How hard is it to meet spending needs? Percentage relying on credit cards and loans
Not at all difficult 13%
A little difficult 29%
Somewhat difficult 35%
Very difficult 35%

Unfortunately, credit cards often become a financial lifeline for those who have a tiny financial margin of error, Schulz said: “In tough financial times, people simply may not have any other options than their plastic.”

5 things you can do if you’re denied unemployment benefits

Losing out on unemployment money can be rough on your budget, especially if you don’t have alternative sources of income. Here are a few strategies to help you get through that rough patch:

  • Look at the next step in the benefits process. If you’re denied unemployment, the first thing you should consider is trying to appeal that decision. The process for making a formal appeal varies by state, but don’t wait too long — you’ll typically have to do so within 10 to 30 days.
  • Use your savings (if you have any), but try not to tap retirement funds. If you have a rainy-day fund, now is the time to use it. But although desperate times call for desperate measures, borrowing from your retirement accounts should always be considered a last resort.
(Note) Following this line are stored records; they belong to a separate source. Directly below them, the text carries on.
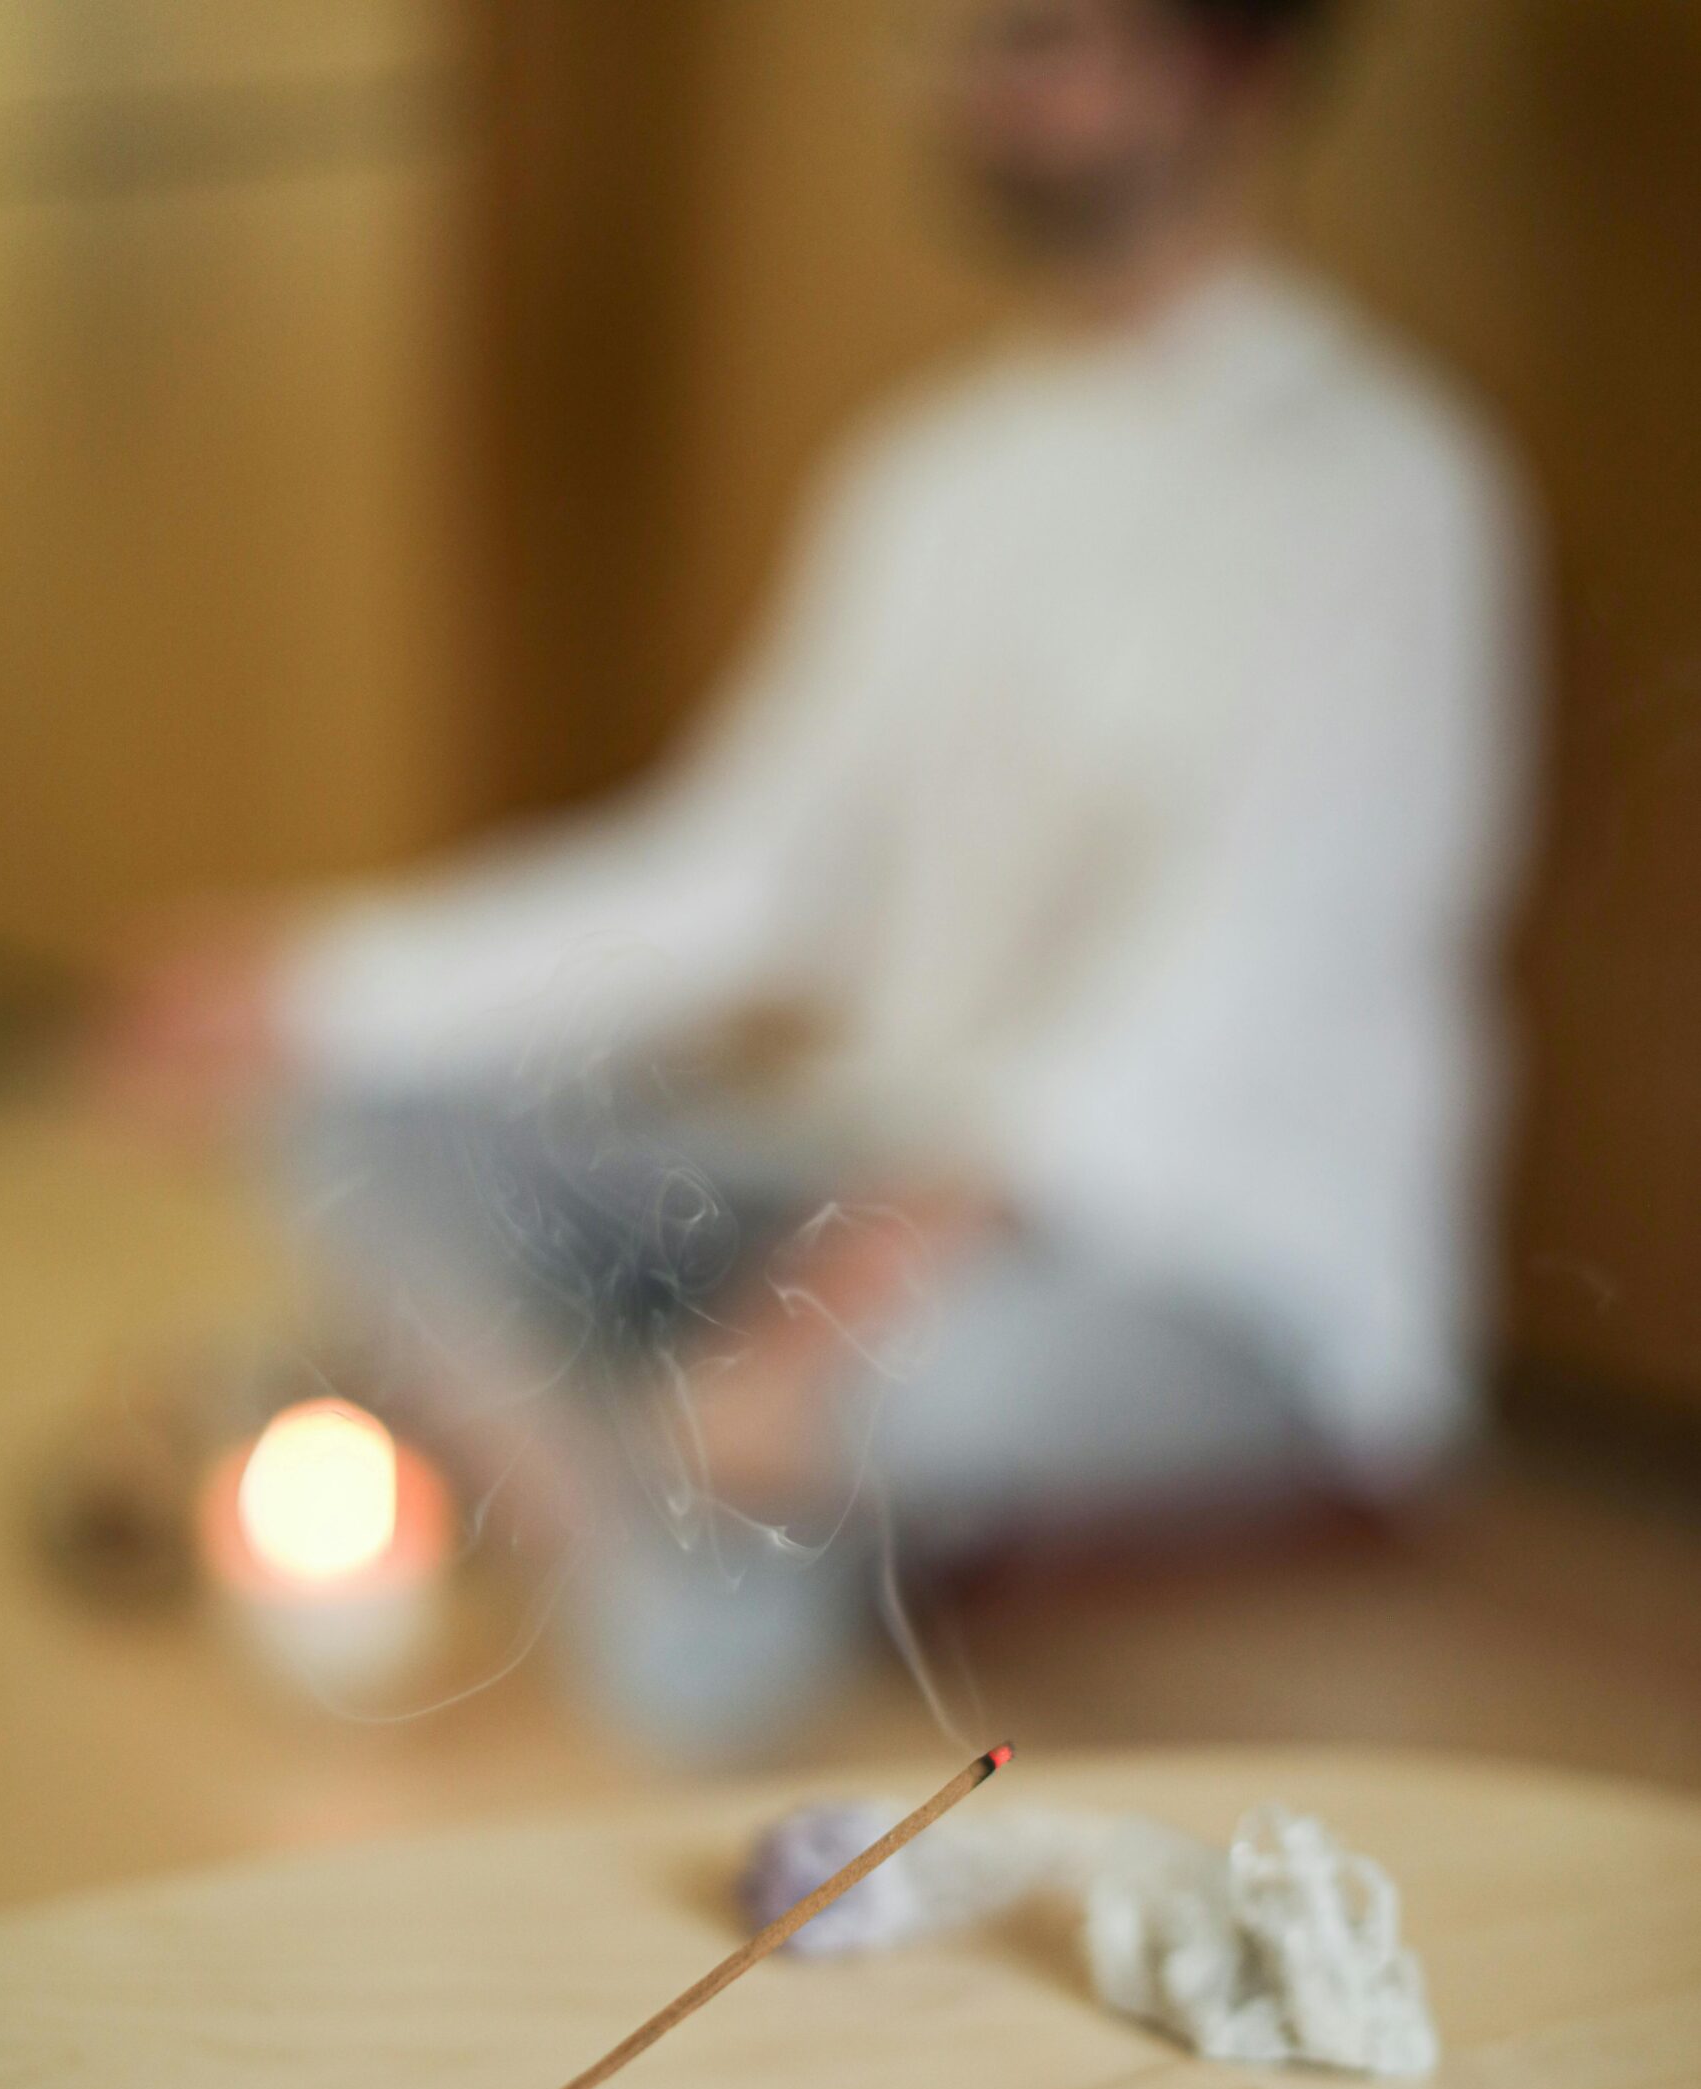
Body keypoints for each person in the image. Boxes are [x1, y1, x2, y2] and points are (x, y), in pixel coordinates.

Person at [104, 0, 1538, 1752]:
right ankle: (651, 1503)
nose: (978, 95)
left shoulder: (1387, 494)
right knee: (354, 1118)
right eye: (962, 47)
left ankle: (623, 1513)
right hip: (852, 1175)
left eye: (1039, 42)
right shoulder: (935, 477)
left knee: (895, 1373)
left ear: (1226, 67)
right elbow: (736, 869)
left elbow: (1231, 984)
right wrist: (317, 987)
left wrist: (842, 1301)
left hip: (1192, 1270)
Not only can there be penalties involved, but your future self may end up shortchanged.
  • Ask your credit card issuer if it has a hardship program. Millions of Americans struggling with making payments on their credit cards have taken advantage of such programs throughout the pandemic — and if you need to, you should as well, Schulz said. “They can help you by deferring payments, reducing APRs, waiving fees, boosting credit limits and other such things, but you need to ask for help,” he said.
  • Look for a card with 0% APR intro offer. If your credit is still healthy, you could apply for a card that offers an introductory 0% period on purchases. Some cards offer 12, 15 or even 18 months of interest-free wiggle room. “That can be nothing short of a lifesaver when you’re trying to make ends meet while unemployed,” Schulz said. Still, try to use this card sparingly, especially as you approach the date when the regular APR kicks in.
  • Cash in unused points or rewards on cards you may have. Though it can feel painful to use the points you’ve been saving for a dream vacation for groceries instead, they could help you get by. “Priorities change when tough times arrive, so it is OK to take advantage of all the possible sources of income that are at your disposal,” Schulz said.

 

Methodology

LendingTree researchers analyzed Week 24 data from the U.S. Census Bureau Household Pulse Survey — covering Feb. 3, 2021 to Feb. 15, 2021 — to estimate the number of people who applied for unemployment benefits and didn’t receive them.

We then calculated the percentage of people who didn’t receive unemployment benefits and reported using credit cards or loans to meet their spending needs. The percentage was then estimated for every state and the District of Columbia.